Malut merupakan salah satu dari 36 provinsi yang menempatkan Prabowo Subianto/Gibran Rakabuming Raka sebagai peraih suara terbanyak. Duet ini secara nasional meraih 58,59 persen suara pada Pilpres 2024. Prabowo Subianto di Malut pada Pilpres 2014 dan Pilpres 2019 juga meraih suara terbanyak.
Kearifan lokal
Setelah MK memutuskan hasil PHPU, para elite politik di Malut dan nasional diminta menunjukkan teladan mereka dalam upaya merajut kembali tali persatuan di masyarakat. Pasangan capres/cawapres diminta bisa merekatkan kembali ikatan kebangsaan antar-anak bangsa.
Keteladanan itu tidak hanya dalam bentuk menjaga ucapan, tetapi juga perilaku keseharian dengan tidak memicu meletupnya konflik di akar rumput.
Betapa pun, perilaku elite cenderung mudah diikuti masyarakat akar rumput karena menurut tokoh politik di Malut, Alian Mus, karakter sosial masyarakat di Malut dan daerah lainnya di Indonesia masih menganut faham paternalistik, cenderung mengikuti ucapan dan perilaku pemimpin atau tokoh yang dihormati mereka.
Pentingnya merajut kembali tali persatuan masyarakat di Malut tidak hanya untuk mewujudkan kerukunan dan kedamaian di masyarakat pasca-Pilpres 2024, juga untuk menghadapi pelaksanaan pemilihan kepala daerah (pilkada) serentak di Malut pada November 2024.
Bisa jadi potensi perselisihan dalam kontestasi pilkada malah lebih besar dibandingkan dengan pemilu. Oleh karena itu persatuan seluruh komponen masyarakat dibutuhkan untuk mencegah konflik itu.
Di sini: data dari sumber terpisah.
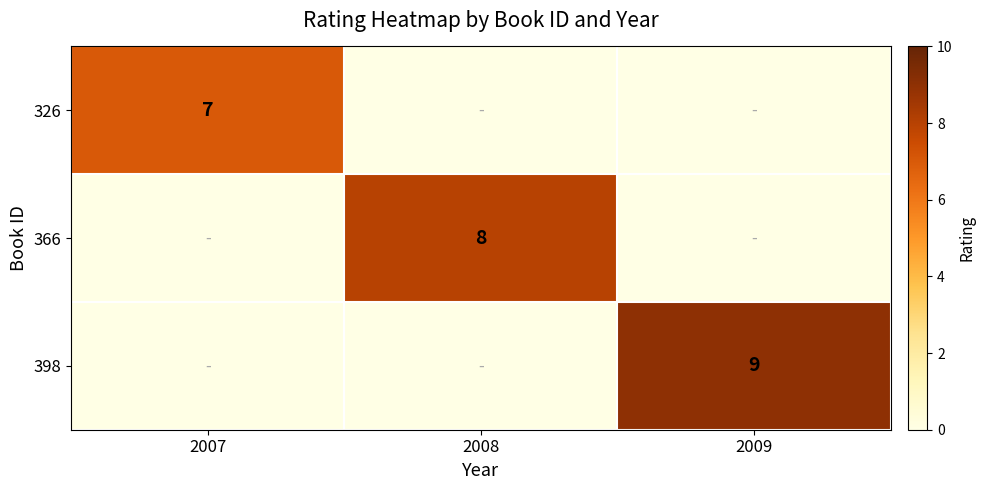

What is the total value across all series at 2007?

7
Apalagi menurut catatan Bawaslu RI, Malut merupakan salah satu daerah di Indonesia yang memiliki tingkat kerawanan konflik cukup tinggi dalam setiap pelaksanaan pilkada, di antaranya dipicu ketidaksiapan pendukung dan peserta pilkada dalam menerima kekalahan.
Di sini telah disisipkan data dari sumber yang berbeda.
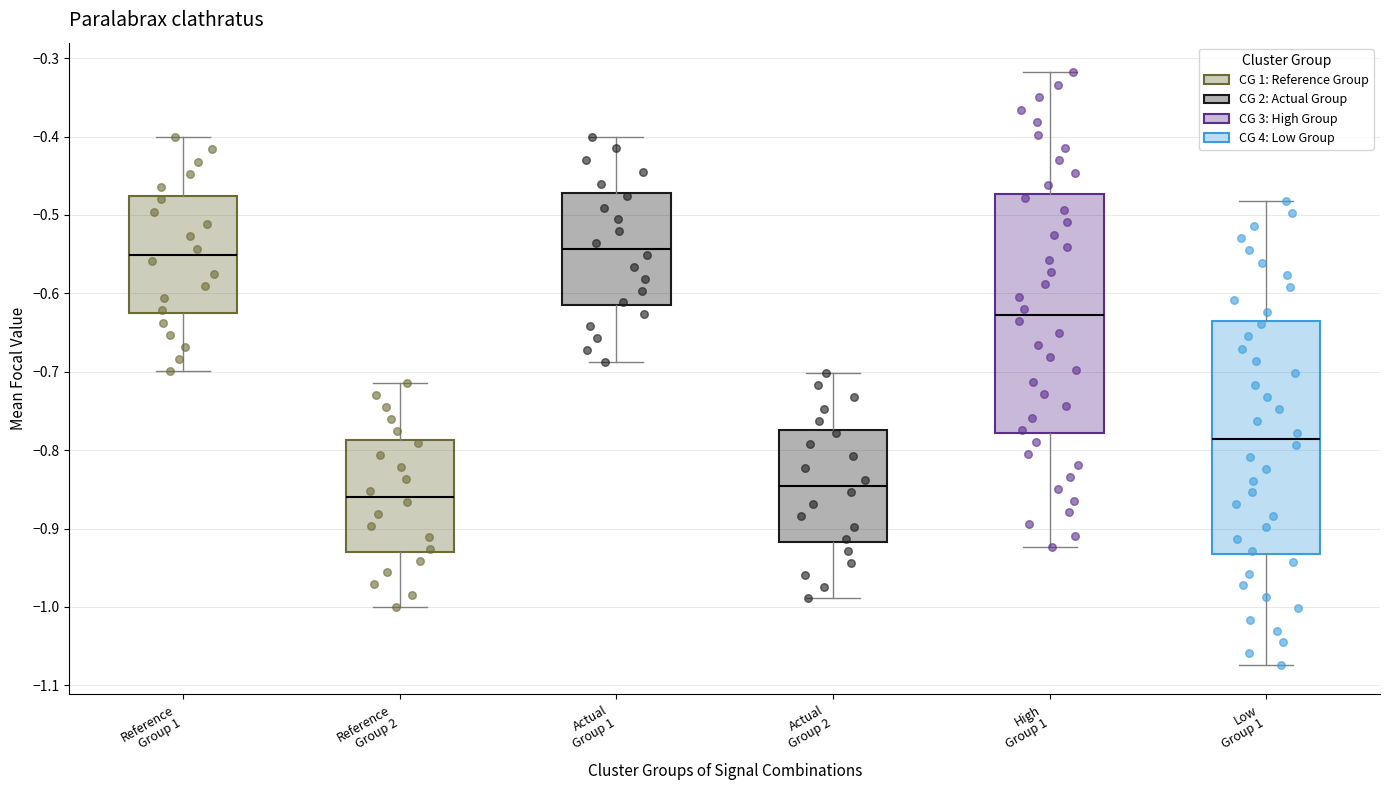

Where is the upper edge of the box for Actual Group 1 on the y-axis? The values are not printed on the chart, so give them approximately, as read against the axis.

-0.47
Konflik dalam pelaksanaan pilkada di Malut, yang sempat menjadi perhatian nasional adalah Pilkada Malut 2018. Karena, selain mengakibatkan benturan di masyarakat, penyelesaiannya pun membutuhkan waktu lebih dari setahun dengan melibatkan Pemerintah Pusat.
Ada kearifan lokal di Malut yang bisa didayagunakan untuk mencegah konflik sosial sekaligus untuk mendorong terciptanya kembali persatuan di masyarakat pasca-Pilpres 2024 serta mencegah terjadinya konflik pada pelaksanaan pilkada mendatang yakni falsafah Marimoi ngoni futuru atau "Mari bersatu agar kita kuat".
Falsafah itu, menurut Fanyira Kedaton Kesultanan Ternate, Rizal Efendy, pada masa lampau tidak hanya menjadi norma sosial untuk menyelesaikan perpecahan di masyarakat, tetapi juga penggerak utama dalam menggalang persatuan masyarakat untuk membebaskan bumi Malut dari cengkeraman para penjajah.
Nilai-nilai dari falsafah itu harus tetap dihidupkan dalam setiap jiwa masyarakat Malut termasuk para elite politik agar masing-masing selalu terpanggil untuk menyelesaikan setiap permasalahan yang dapat mengakibatkan perpecahan. Caranya, dengan selalu memelihara kesadaran bahwa kalau bersatu pasti kuat.
Dalam skala nasional, falsafah Mariomoi ngoni futuru juga dapat diterapkan untuk memajukan bangsa Indonesia, khususnya mewujudkan Indonesia Emas 2045, karena modal utama untuk mewujudkan semua itu adalah persatuan.